# new to the forum



## mike k (Jun 22, 2010)

hi people

just an introduction

im mike

i have just started to try and breed fancy mice as i already breed rats for my snakies

i have not as of yet had any bay mice (execpt in the past) as only had them a little while 
im not to clued up on the different kinds yet
but im looking and learning 
so far i have 
white ones red eyes
black and white
brown
grey (dark and light)

will have to post up pics so i know what they are

oh did i say i breed snakes
mostly corns and royals

hope to speak to u all again

thanks mike


----------



## Matt Haslam (Mar 13, 2010)

Welcome

I am from Manchester too! I breed mice and rats. great to have local contacts.

where are your mice from originally?


----------



## mike k (Jun 22, 2010)

pet shop near me as i wasnt interested in them as much as i am now
so now wanting more but different types


----------



## Matt Haslam (Mar 13, 2010)

cool, pet shop mice are a lot smaller generally than show types; have you seen show mice in the flesh; they look amazing!

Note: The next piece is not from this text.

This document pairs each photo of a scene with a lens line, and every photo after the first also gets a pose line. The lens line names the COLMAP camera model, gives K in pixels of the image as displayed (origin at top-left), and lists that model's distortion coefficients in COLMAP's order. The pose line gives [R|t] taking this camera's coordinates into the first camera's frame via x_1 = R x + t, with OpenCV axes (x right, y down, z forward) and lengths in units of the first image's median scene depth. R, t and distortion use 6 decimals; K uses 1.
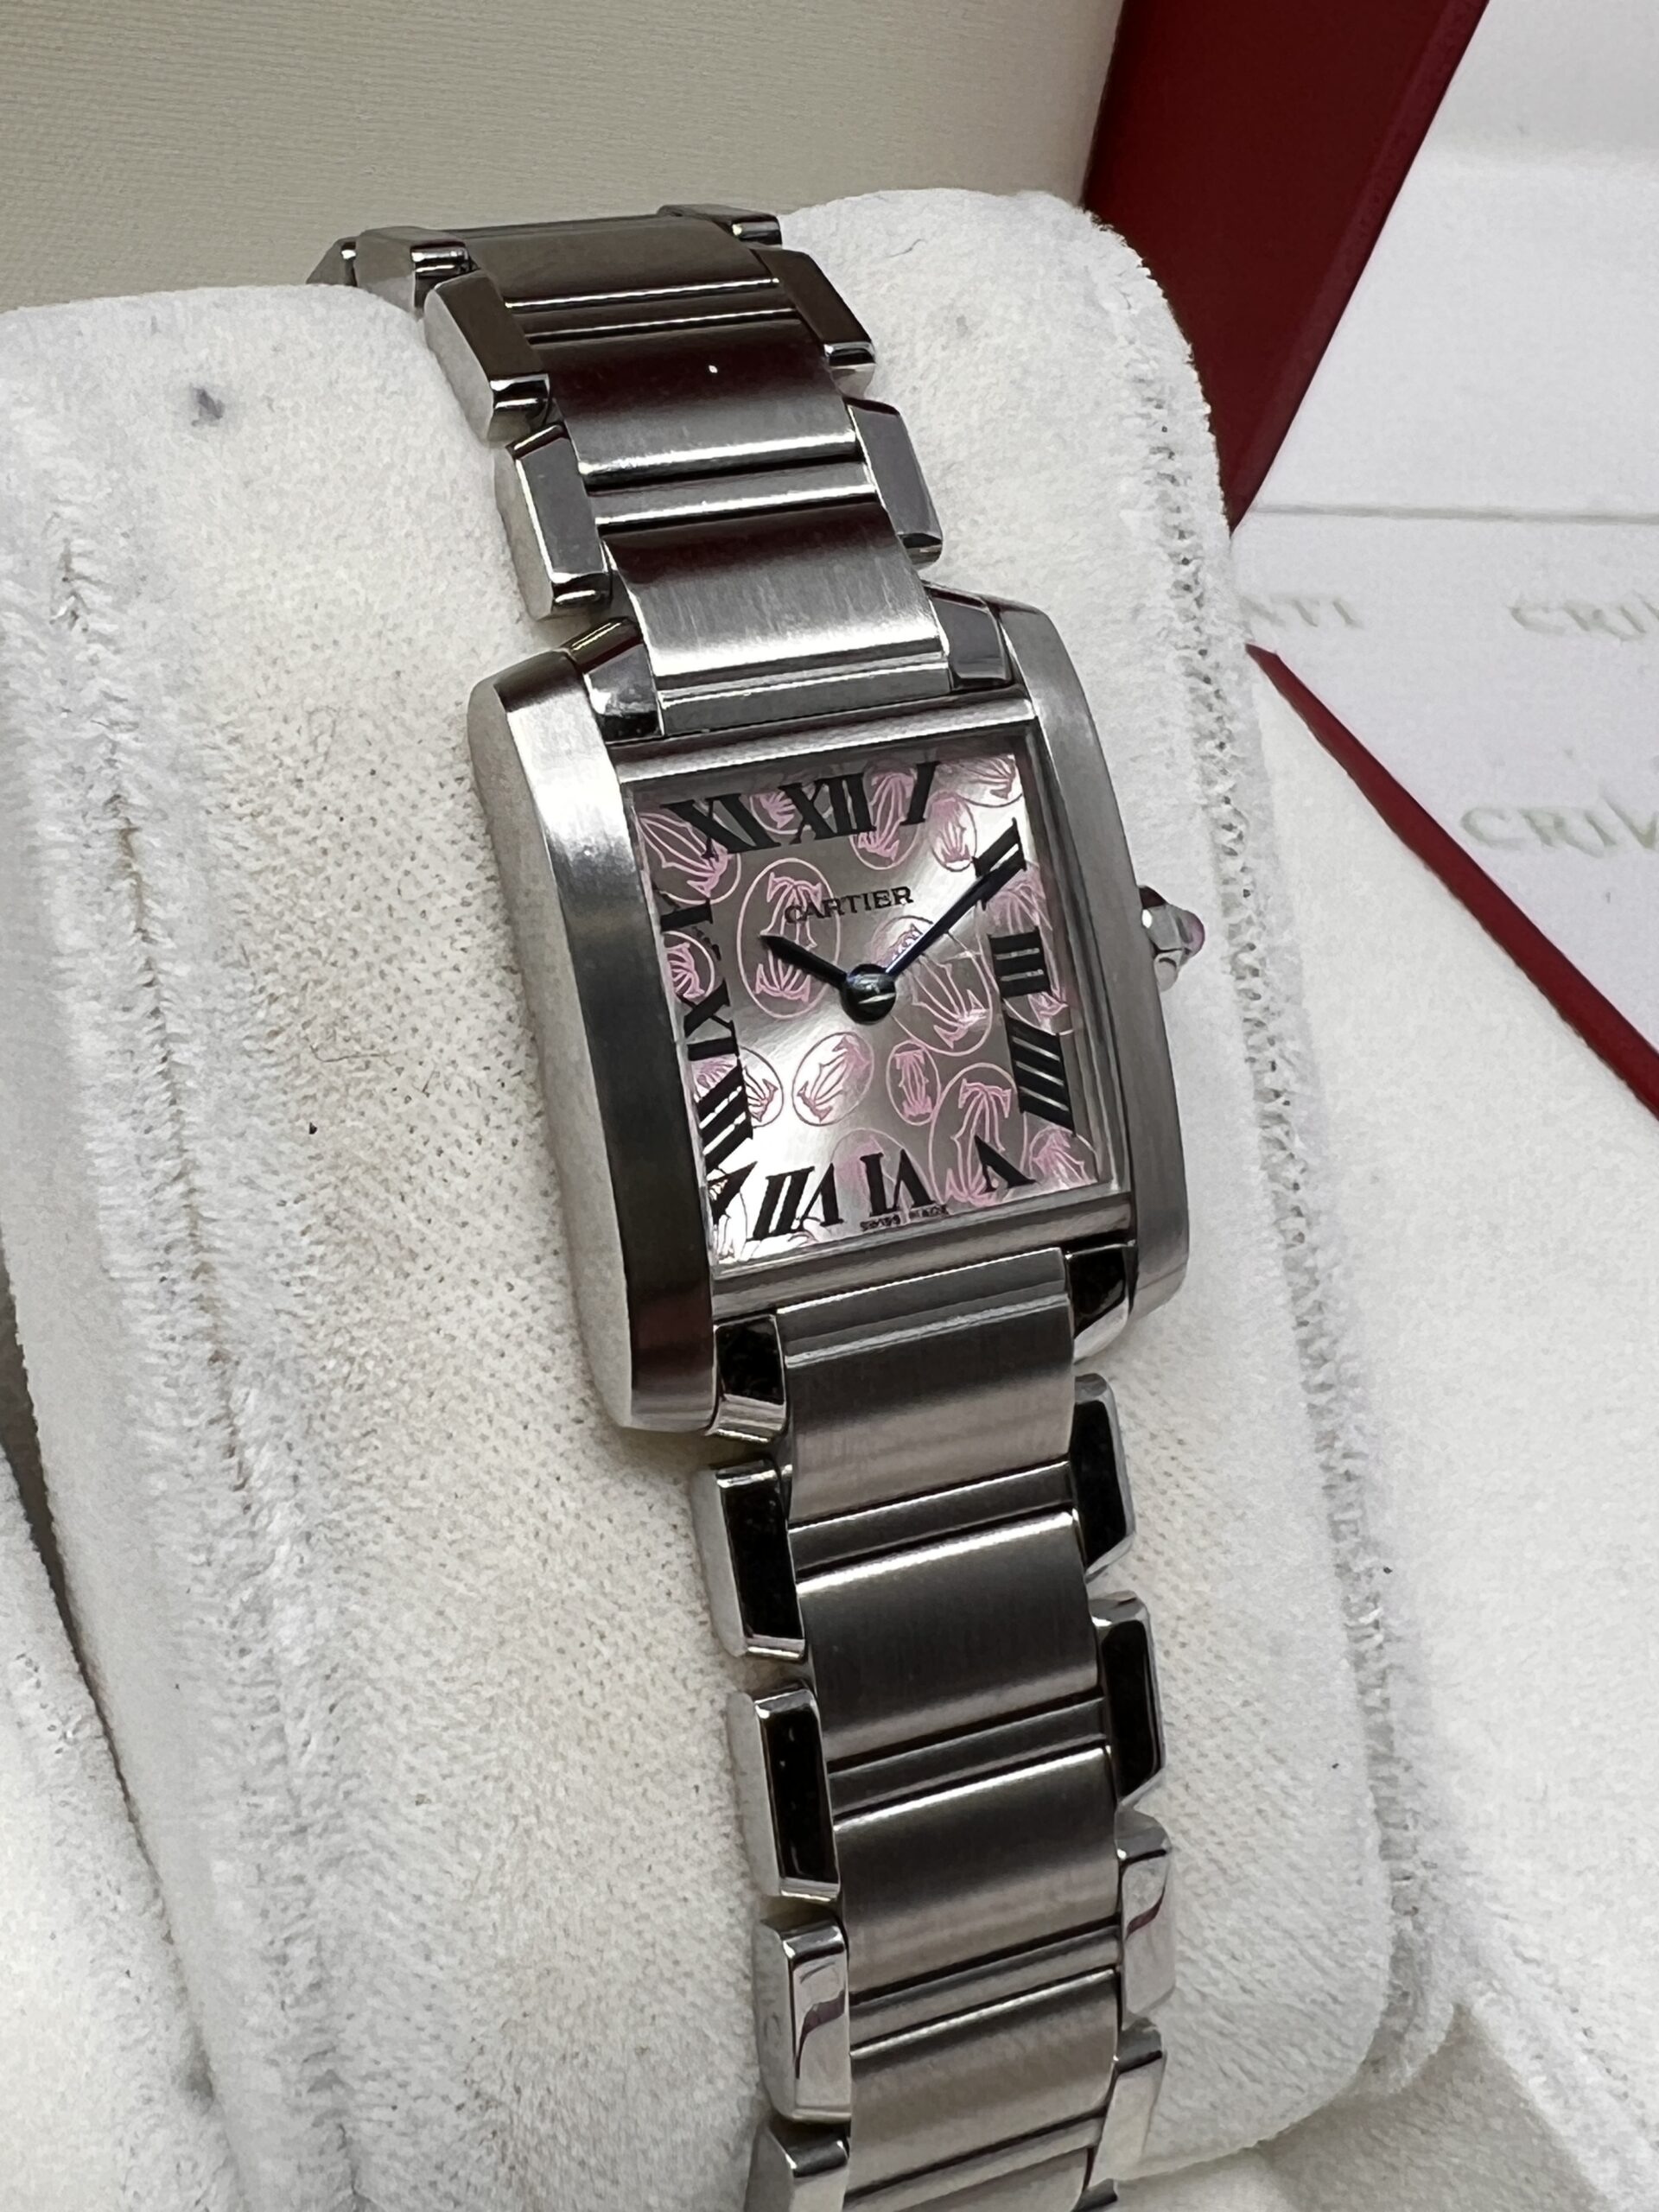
lens RADIAL K [[2887.7, 0, 829.5], [0, 2887.7, 1106.0], [0, 0, 1]] dist [-0.077560, 0.441678]
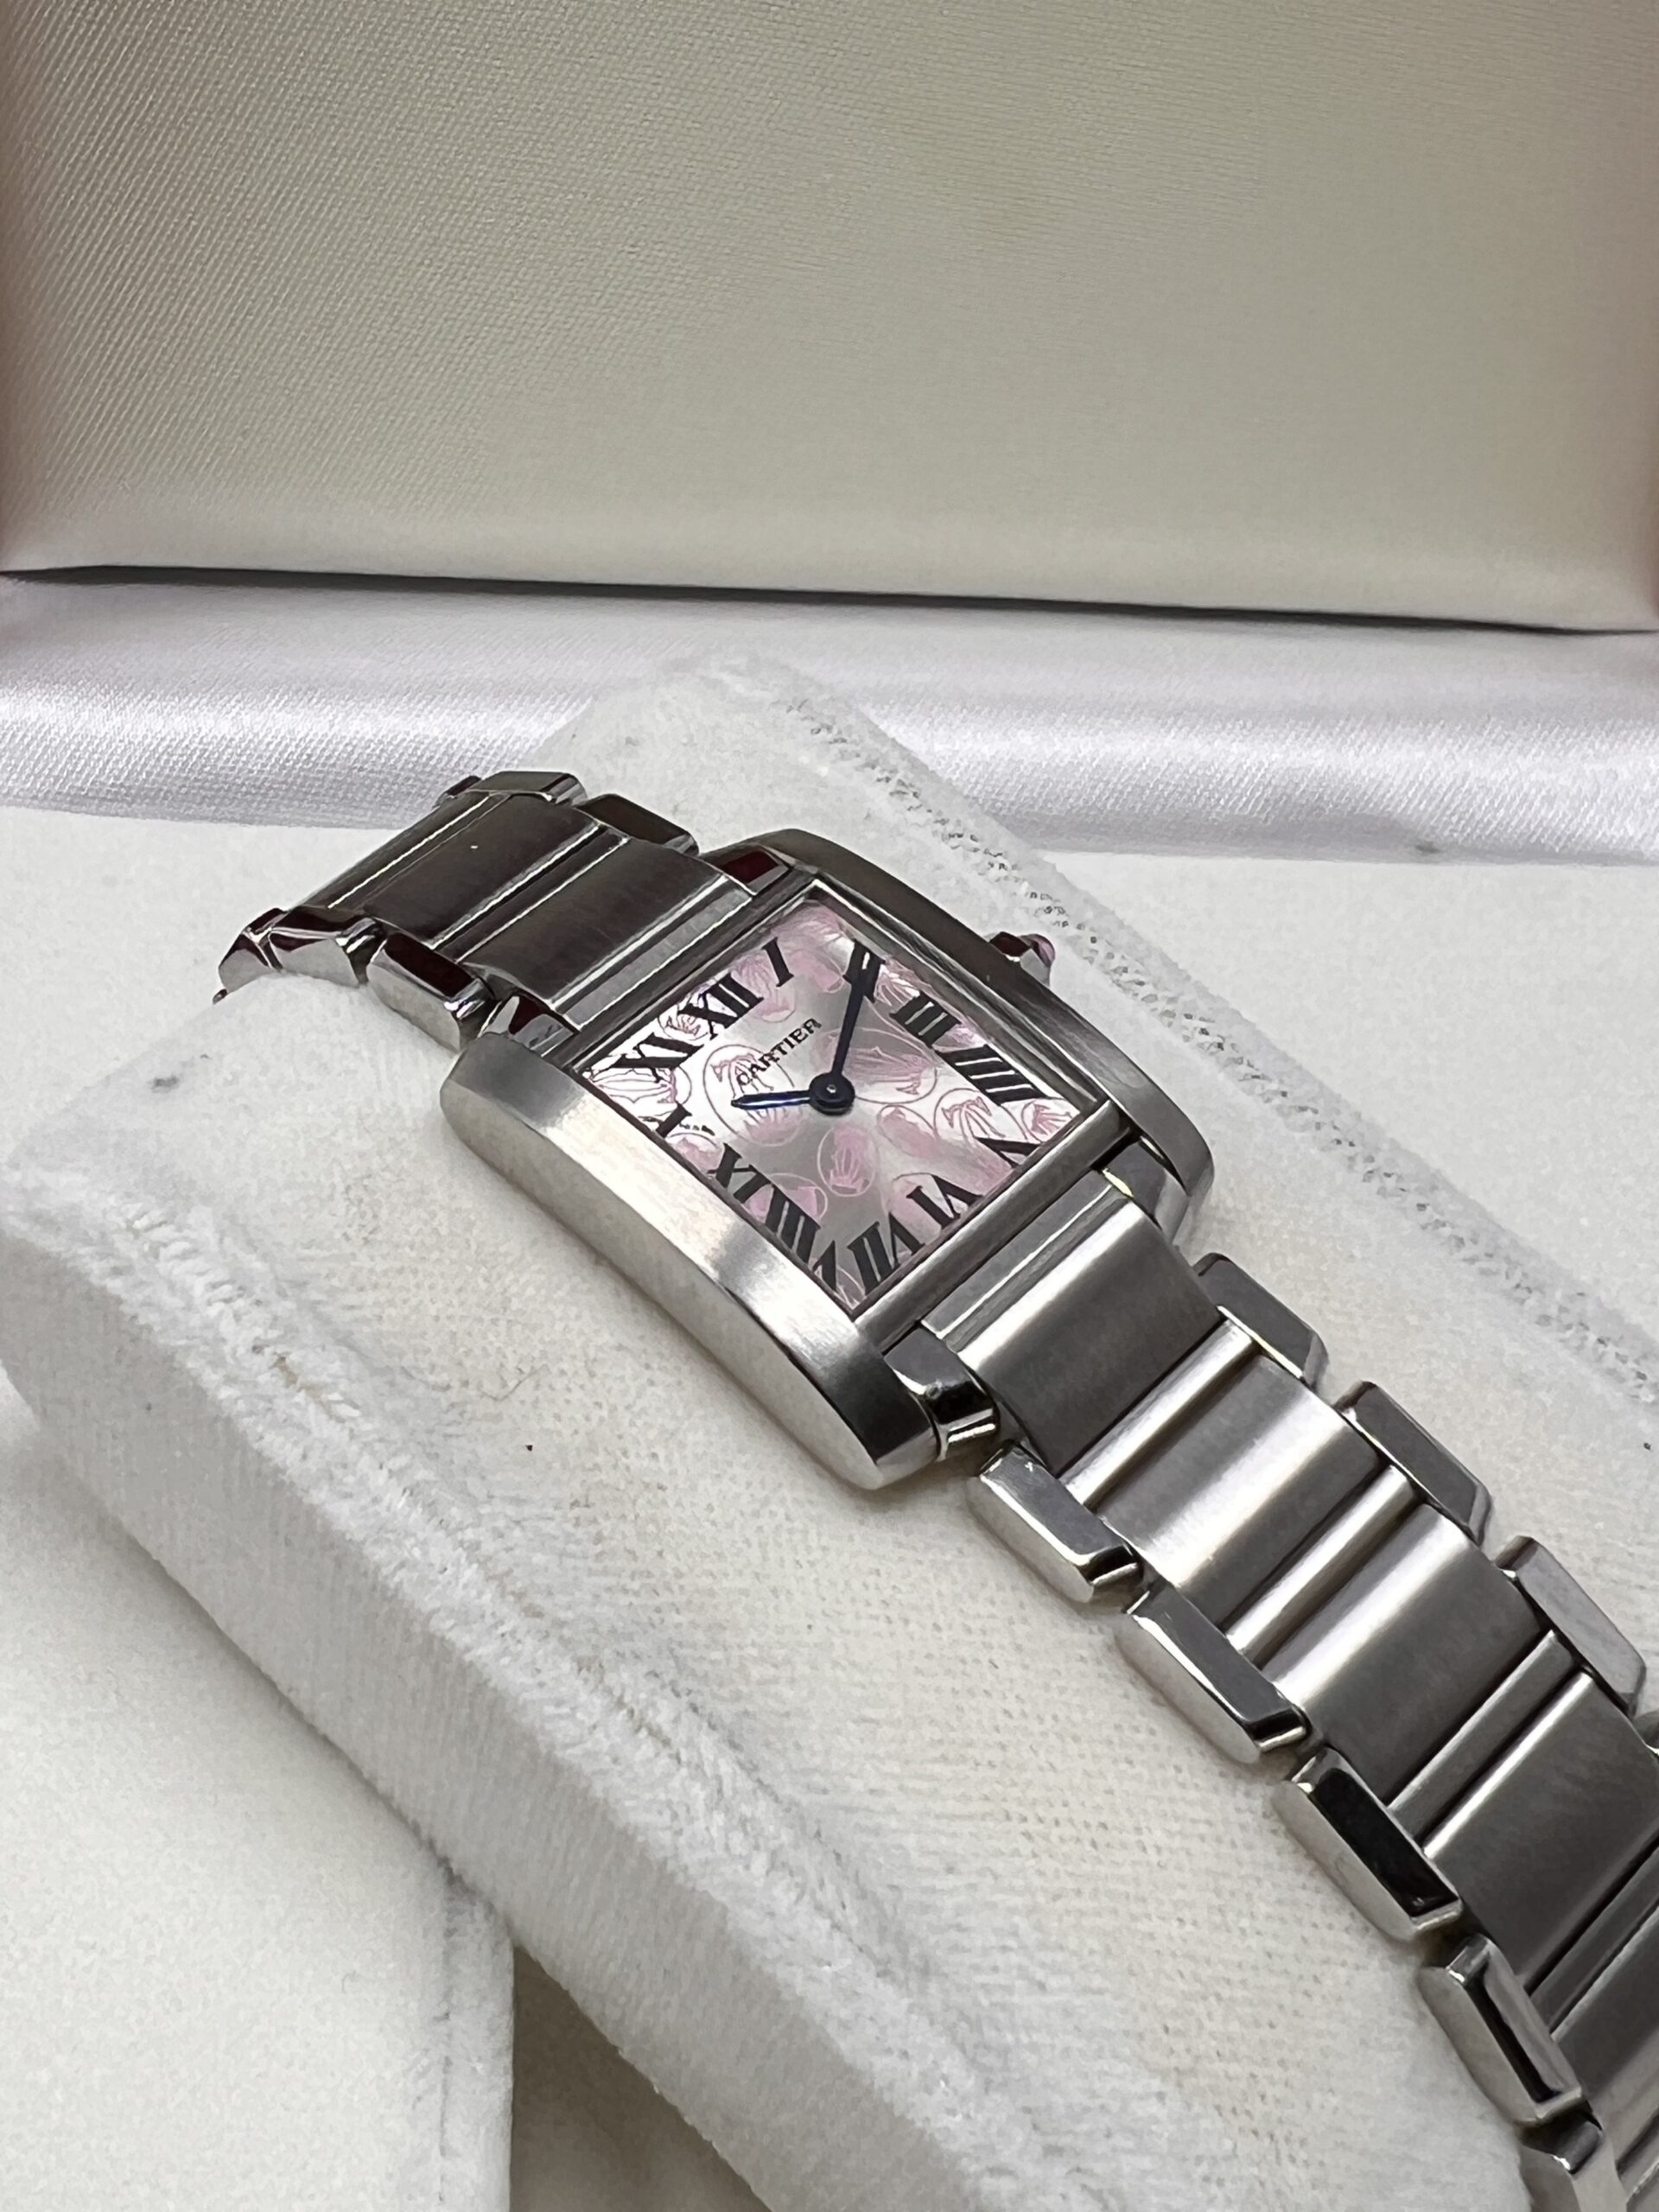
lens RADIAL K [[2887.7, 0, 829.5], [0, 2887.7, 1106.0], [0, 0, 1]] dist [-0.077560, 0.441678]
pose [[0.791584, -0.609328, 0.045967, -0.046920], [0.583253, 0.730987, -0.354223, 0.398504], [0.182237, 0.307208, 0.934030, -0.145916]]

your welcome to come have a look at mine; i've only just started too. visit my site to see. I've just had my first litter of show line mice.


----------



## mike k (Jun 22, 2010)

Yes looked at ur site 
Didn't know about the size difference
Could possible come to see u today after the match of course
Send us ur postcode and house num in a pm


----------



## WoodWitch (Oct 18, 2009)

Hi Mike, Pleased to meet you

:welcomeany


----------



## Cait (Oct 3, 2008)

Hi Mike, nice to see another member interested in breeding better quality, better cared for mice as feeders rather than using the farmed rubbish. Let us know if you met up with Matt.


----------



## windyhill (Jan 19, 2010)

Welcome to the forum


----------



## The secret garden (May 13, 2010)

Give me your royals!

Edited to put in pllllleeeeeeeaaaaaasssssseeeeeee


----------



## Jack Garcia (Oct 9, 2009)

Hello and welcome!  Please stick around!


----------



## mike k (Jun 22, 2010)

Sorry royals will be stayin where they are thank you

Especially when one is about to give me eggys

And yes I will be stickin around

Mike


----------